Capone | Josh Trank | May 12, 2020

With Capone, director Josh Trank tries to reclaim some of that goodwill he acquired with the 2012 surprise hit Chronicle. The debut feature put him on the map and we all thought that he would finally be the one to give us a Fantastic Four movie worth remembering.

As we now know, that was not the case. But there were many claims that it was the 20th Century Fox’s interference that was responsible for Fantastic Four’s catastrophic result and surely Trank hoped that Capone would be his way to prove that he is the real deal and that Chronicle was not a one-off fluke. Considering that he got Tom Hardy to star as Al Capone, the road to comeback seemed to be a real possibility.

Which makes it sad to report that Capone is another disappointing effort from Trank that features the worst performance of Hardy’s career – and this is considering that we have seen Venom.

Written and edited by Trank, Capone is a big bag of nothing. This isn’t your standard biopic about the notorious life of crime and the tragic fall. Instead, it focuses on the last bit of pitiful existence in Capone’s life at the age of 47-years-old. He’s released from prison in his Florida estate where he suffers from dementia and other disturbing results of syphilis.

Trank and Hardy put it all on display. You see this hobbled beaten-down version of Capone shit himself, drool and just live out his remaining days in a painful and disturbing fashion. There isn’t so much a plot here as we just get to watch this man suffer as his mind slowly deteriorates around him.

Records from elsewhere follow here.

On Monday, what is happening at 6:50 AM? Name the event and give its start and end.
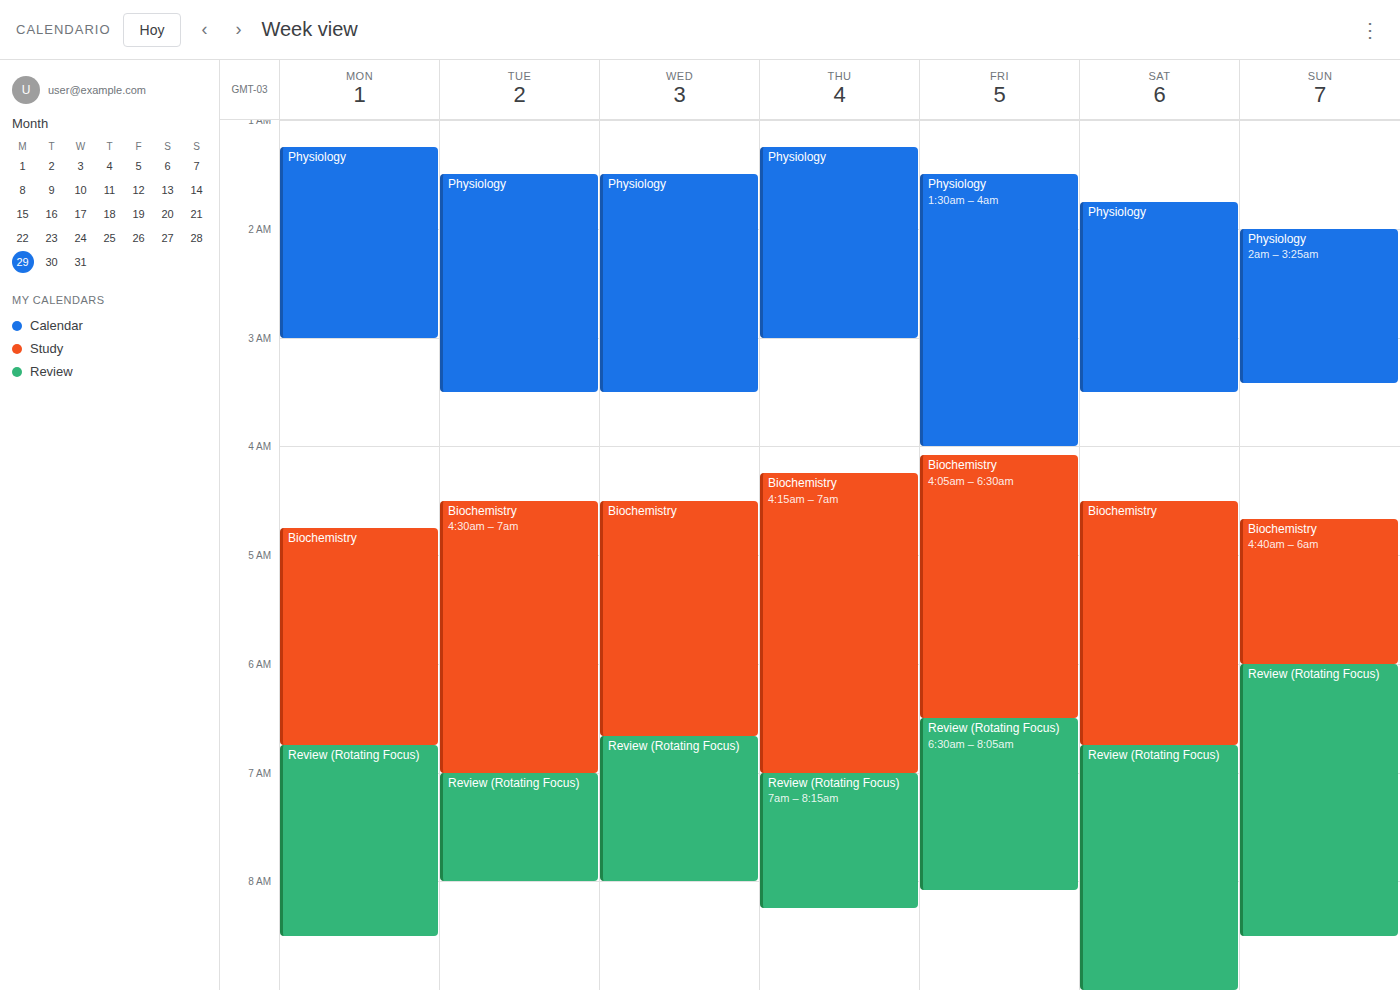
"Review (Rotating Focus)", 6:45 AM to 8:30 AM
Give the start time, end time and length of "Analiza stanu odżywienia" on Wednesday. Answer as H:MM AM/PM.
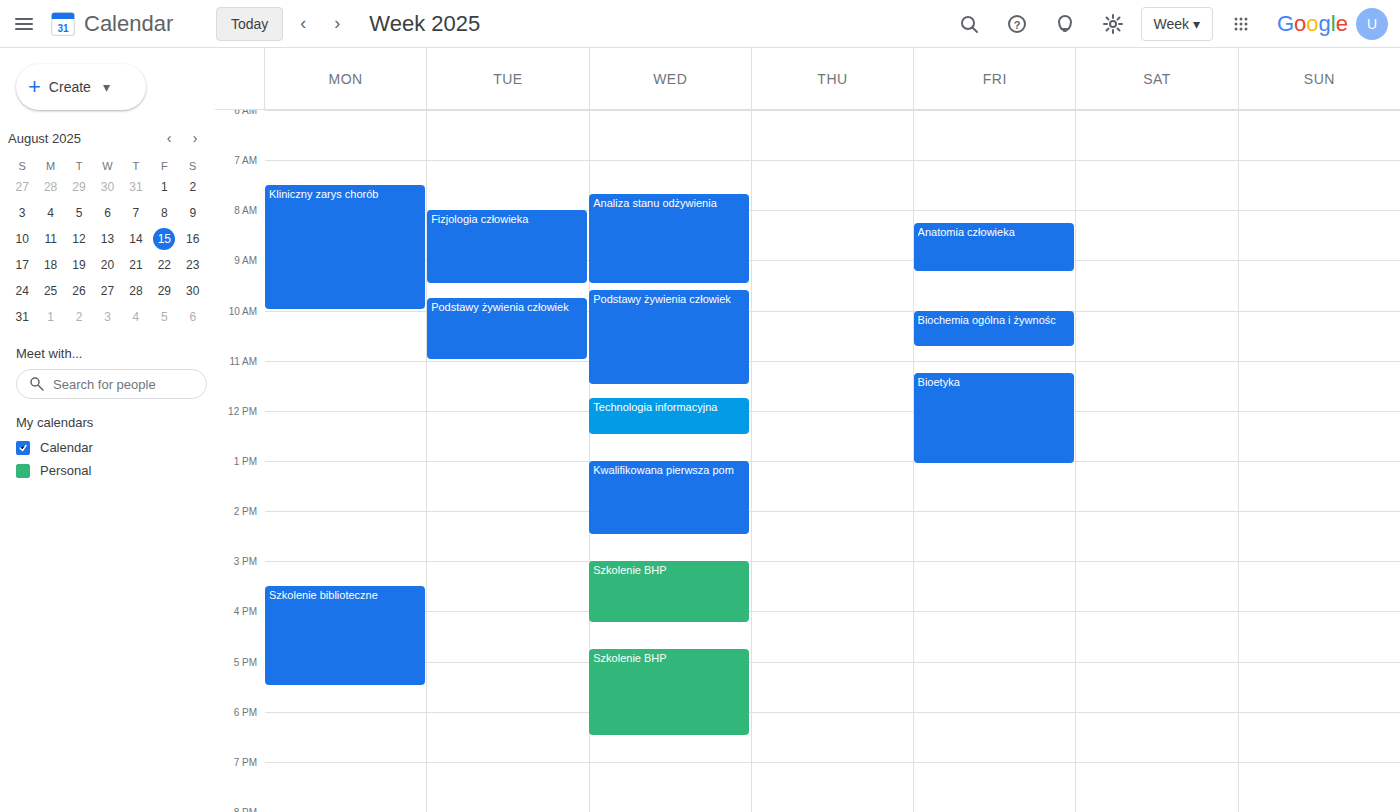
7:40 AM to 9:30 AM, 1 hour 50 minutes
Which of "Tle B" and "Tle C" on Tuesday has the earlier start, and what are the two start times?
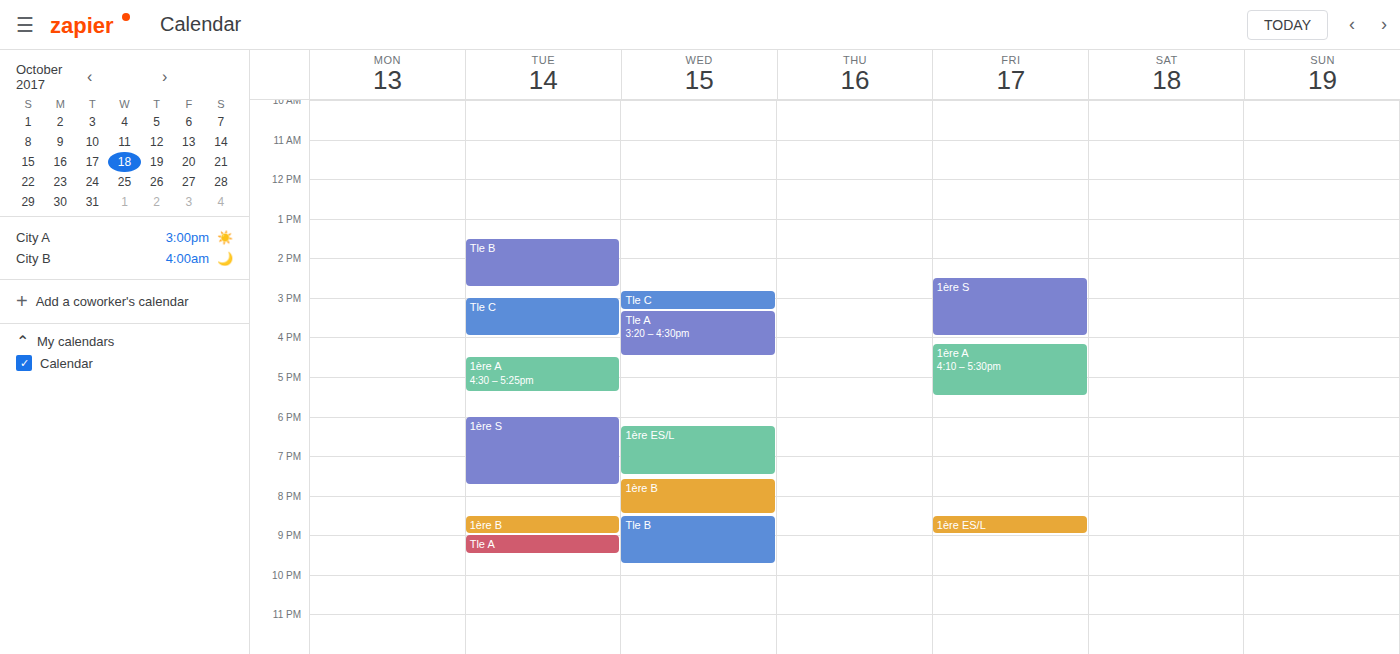
"Tle B" 1:30 PM; "Tle C" 3:00 PM.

You can see what they are going for with the use of dream sequences (more like nightmares) but they rely on this technique too much to the point where they are leaning on it for the lack of a more compelling story. He suffers, his family suffers and the FBI is trying to figure out if he really has $10 million hidden somewhere. That’s it, that’s the meat of the story.

Capone moves along at a languid pace that intends to make the audience embody what this all must feel like from his perspective. The issue is, Capone is hardly a sympathetic character and you don’t feel any emotional connection with him as a result. This, along with a cartoonish performance from Hardy and a dry conflict-free script, adds up to a viewing experience that is anything but compelling.

Sadly, a rather solid ensemble cast is wasted here. Linda Cardellini isn’t given any meat to chew on as his suffering wife, Mae. There’s supporting work from the likes of Matt Dillon, Noel Fisher, Jack Lowden, and Kyle MacLachlan and they all do fine work but none are given anything memorable to stand out. The star of the film may be the score from rapper El-P (of Run The Jewels) who gives it all a sinister flourish that may be the only aspect of it worth revisiting (strictly in a separate audio form).

I felt absolutely nothing watching Capone, a numb viewing experience that left me frustrated for everyone involved. A wild and colorful personality like Al Capone deserved a much more compelling story that gripped us, rather than sticking one foot directly into the grave.